First thing we need to do is getting our set up ready to stream events. To do this, we file

   _1. ab.sh_
   
   _2. guild_sword_stream.py_

### ab.sh:

The `ab.sh` file uses `mids` container with `apache bench` denoted as `ab` to generate data. In the code example below, we are simply using `ab` to generate `150` purchases events from `user1` using a localhost:5000. The `.sh` script controls how we want our events to run during streaming.

In [None]:
docker-compose exec mids ab -n 150 -H "Host:user1.comcast.com" http://localhost:5000/purchase_a_sword
docker-compose exec mids ab -n 10 -H "Host: user1.comcast.com" http://localhost:5000/join_guild

### guild_sword_stream.py

The `guild_sword_stream.py` is used to define events schema, filter out events of interest and load into a `json` file and send to spark to extract events and write it into `HDFS`. Let's look at it in details to understand how different pieces contribute to the overall streaming process.

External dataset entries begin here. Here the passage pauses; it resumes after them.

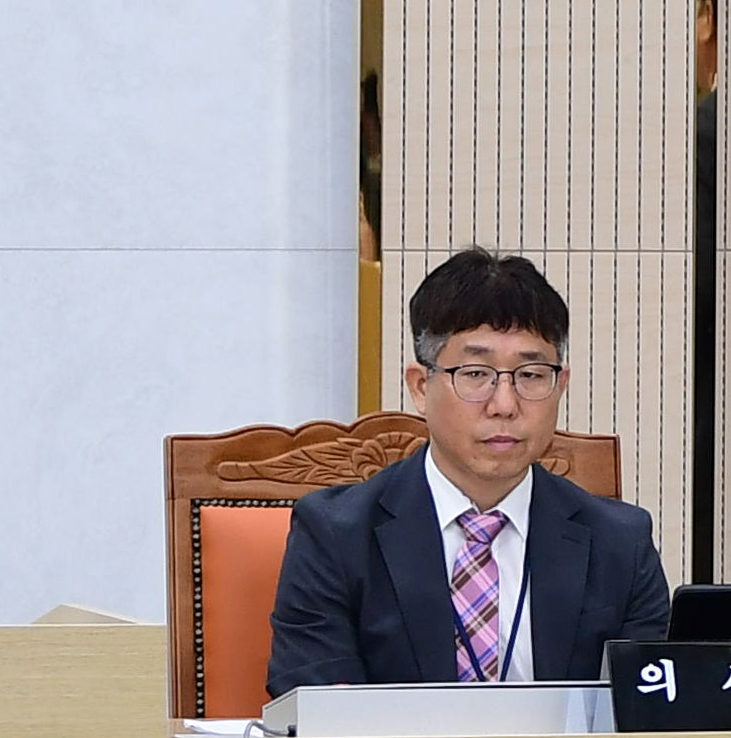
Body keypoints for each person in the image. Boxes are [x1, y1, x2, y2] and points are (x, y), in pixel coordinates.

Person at [264, 247, 675, 695]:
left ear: (561, 384)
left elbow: (648, 714)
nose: (504, 405)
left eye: (532, 375)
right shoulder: (336, 537)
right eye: (476, 373)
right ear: (421, 387)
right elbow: (315, 711)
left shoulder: (620, 543)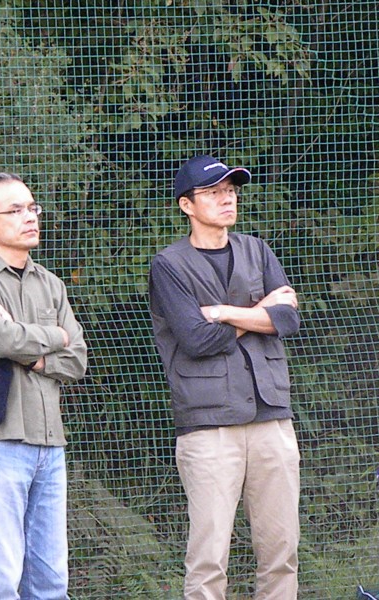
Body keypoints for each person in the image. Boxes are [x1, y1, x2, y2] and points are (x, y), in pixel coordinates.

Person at [149, 155, 301, 599]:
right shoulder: (169, 265)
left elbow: (289, 320)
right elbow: (196, 339)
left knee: (281, 552)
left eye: (231, 191)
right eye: (213, 192)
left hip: (272, 418)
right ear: (187, 205)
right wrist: (260, 312)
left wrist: (224, 312)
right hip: (209, 426)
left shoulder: (257, 249)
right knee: (209, 560)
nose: (226, 199)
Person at [0, 172, 88, 599]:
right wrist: (55, 337)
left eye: (32, 207)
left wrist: (35, 352)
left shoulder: (51, 283)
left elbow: (77, 359)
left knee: (51, 585)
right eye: (15, 210)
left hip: (51, 446)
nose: (30, 217)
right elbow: (2, 339)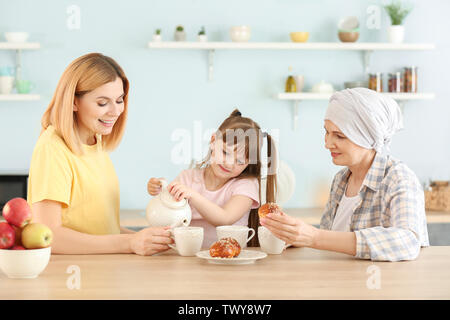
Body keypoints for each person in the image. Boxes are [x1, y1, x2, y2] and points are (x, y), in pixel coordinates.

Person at [27, 53, 173, 255]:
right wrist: (129, 243)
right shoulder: (53, 148)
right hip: (72, 277)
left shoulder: (95, 142)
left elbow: (102, 230)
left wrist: (151, 239)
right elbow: (49, 235)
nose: (115, 111)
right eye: (103, 103)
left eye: (119, 100)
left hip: (101, 273)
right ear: (73, 102)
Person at [261, 88, 429, 262]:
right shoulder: (341, 179)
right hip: (339, 283)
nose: (327, 143)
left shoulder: (399, 178)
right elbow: (330, 242)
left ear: (368, 137)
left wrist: (314, 237)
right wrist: (298, 235)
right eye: (326, 132)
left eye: (339, 136)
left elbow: (408, 241)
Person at [148, 109, 277, 247]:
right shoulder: (188, 178)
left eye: (240, 162)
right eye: (225, 152)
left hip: (230, 262)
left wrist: (192, 195)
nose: (228, 163)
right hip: (188, 260)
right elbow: (167, 210)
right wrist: (161, 188)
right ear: (213, 140)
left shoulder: (246, 185)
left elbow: (224, 218)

This extracted events is now fed to streaming mode as request comes in. Here, because our client is only interested in `sword purchases and join guild`, only these two would be filtered. These filtered events is `cast` to string. The `CAST()` function converts a value (of any type) into a specified datatype. In this case, we are converting value from the root to string. Finally,we `write` the stream events to `HDFS` using a processing time of `10 seconds`.